By Rich Pollack
Louise Glover remembers when she and her friends would gather on what is now Yamato Rock for one of her childhood birthday parties.
“It was lots of fun,” she said. “When the water would come in, the waves would shoot up like geysers at Yellowstone and splash all over us.”
Back then, in the late 1960s, the Highland Beach property just west of the large outcropping was owned by Glover’s grandmother, Grace Weir. Glover, her friends and family members spent many summer days having a good time on and around the rock.
“When it was flat, it was perfect,” said Glover, who lives in Delray Beach. “You could jump off the rocks, swim around and see a lot of little fish. It was such a blast.”
Glover said that her grandmother owned the property that faces the rock from about 1955. It was sold to Canadian developer Cam Milani in the mid-1970s after Weir’s death.
When Milani died in 1986, his family and Palm Beach County began working on a sale that would turn the property into a county park.
Yamato Rock is a hidden gem that would get wider use among snorkelers and anglers once it becomes part of a county park by 2025 or so. Snorkelers can see the bright orange fire coral and angelfish and damselfish. Anglers can catch snook, tarpon and jacks. Photo provided by Rodrigo Greise
In the decades that have since passed, the property — and by extension Yamato Rock — has been at the center of controversy and legal wrangling that could come to an end in about five years. That is, unless Highland Beach residents can lobby hard enough to put the brakes on what is to be known as the Cam D. Milani Park.
Under a 2010 agreement that came as part of a settlement with the town of Highland Beach, construction of a county park was delayed for 10 years with the county given two five-year extensions before having to either begin construction or sell the property.
In 2019, county commissioners agreed to postpone development of the park for five years but instructed the county’s parks department to begin the legwork that would make it possible for construction to begin in 2025.
Town residents, especially those in the Boca Highland Beach Club and Marina community, have promised to continue fighting the park, which they fear will create traffic and safety issues.
If and when a park is built, Yamato Rock would be an important part of the recreation area, according to people who know the area well.
“It’s a unique feature of that location,” said Eric Call, the county’s parks and recreation director. “People will enjoy it.”
What makes Yamato Rock special, Call said, is the marine life that congregates around it. “It’s great for attracting fish,” he said, adding that snorkelers and anglers both are attracted to the area.
Call said that the property, in part because of the outcropping, is unique along Palm Beach County’s coast.
“I think the rock is what gives it character,” he said.

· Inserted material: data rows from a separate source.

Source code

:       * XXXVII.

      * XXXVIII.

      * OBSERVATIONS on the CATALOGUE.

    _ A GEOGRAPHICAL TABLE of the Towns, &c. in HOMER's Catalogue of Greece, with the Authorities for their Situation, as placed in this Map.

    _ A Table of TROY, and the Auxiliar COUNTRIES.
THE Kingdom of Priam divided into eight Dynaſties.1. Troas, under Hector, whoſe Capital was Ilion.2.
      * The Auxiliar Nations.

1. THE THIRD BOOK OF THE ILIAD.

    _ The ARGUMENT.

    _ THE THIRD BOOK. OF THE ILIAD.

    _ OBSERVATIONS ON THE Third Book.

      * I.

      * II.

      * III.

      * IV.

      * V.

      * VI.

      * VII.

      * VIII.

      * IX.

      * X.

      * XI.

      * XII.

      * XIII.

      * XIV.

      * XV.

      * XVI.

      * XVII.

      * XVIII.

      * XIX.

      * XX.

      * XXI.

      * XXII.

Albert Richwagen, a longtime South Florida resident and owner of Delray Beach Water Sports, said Yamato Rock is one of the best recreational spots in the area for people who want to surf, snorkel or fish, in large part because of its geology.
“There’s nothing like it around,” he said. “There’s not many spots where there’s a rock so close to the shoreline.”
He said the rock holds the sand on the north side while the water is deeper on the south side.
“On the big swells, it’s one of the better surfing spots,” he said.
But, Richwagen said, “It’s too hard to get to and there’s no parking.”
Highland Beach has no public beach access. The only way for non-boaters to get to Yamato Rock now, he said, is to park at Spanish River Park in Boca Raton and walk a half-mile or so up the beach, staying on the public portion.
The outcropping once was called Jap Rock. Several theories exist about how it got that name, with many believing it was due to members of the Yamato Colony of Japanese pineapple farmers going there to fish in the early 1900s.
“It’s still kind of shrouded in mystery. It’s likely white pioneers named it ‘Jap Rock,’” said Susan Gillis, curator of collections at the Boca Raton Historical Society.
Gillis, who pointed out that the outcropping was not really close to the Yamato Colony, said the name was changed in 2006 to be less pejorative.
Glover said she and her family had a different explanation for the name. “We thought it was because the rocks looked like the hats that Japanese pineapple farmers wore,” she said.
Glover said allowing Yamato Rock to be more accessible for public use makes sense and is a concept her grandmother might have supported.
Another parcel she owned on Jupiter Island is now Blowing Rocks Preserve, owned by the Nature Conservancy. It includes an educational center, native plant nursery, boardwalk, oceanside path and a butterfly garden.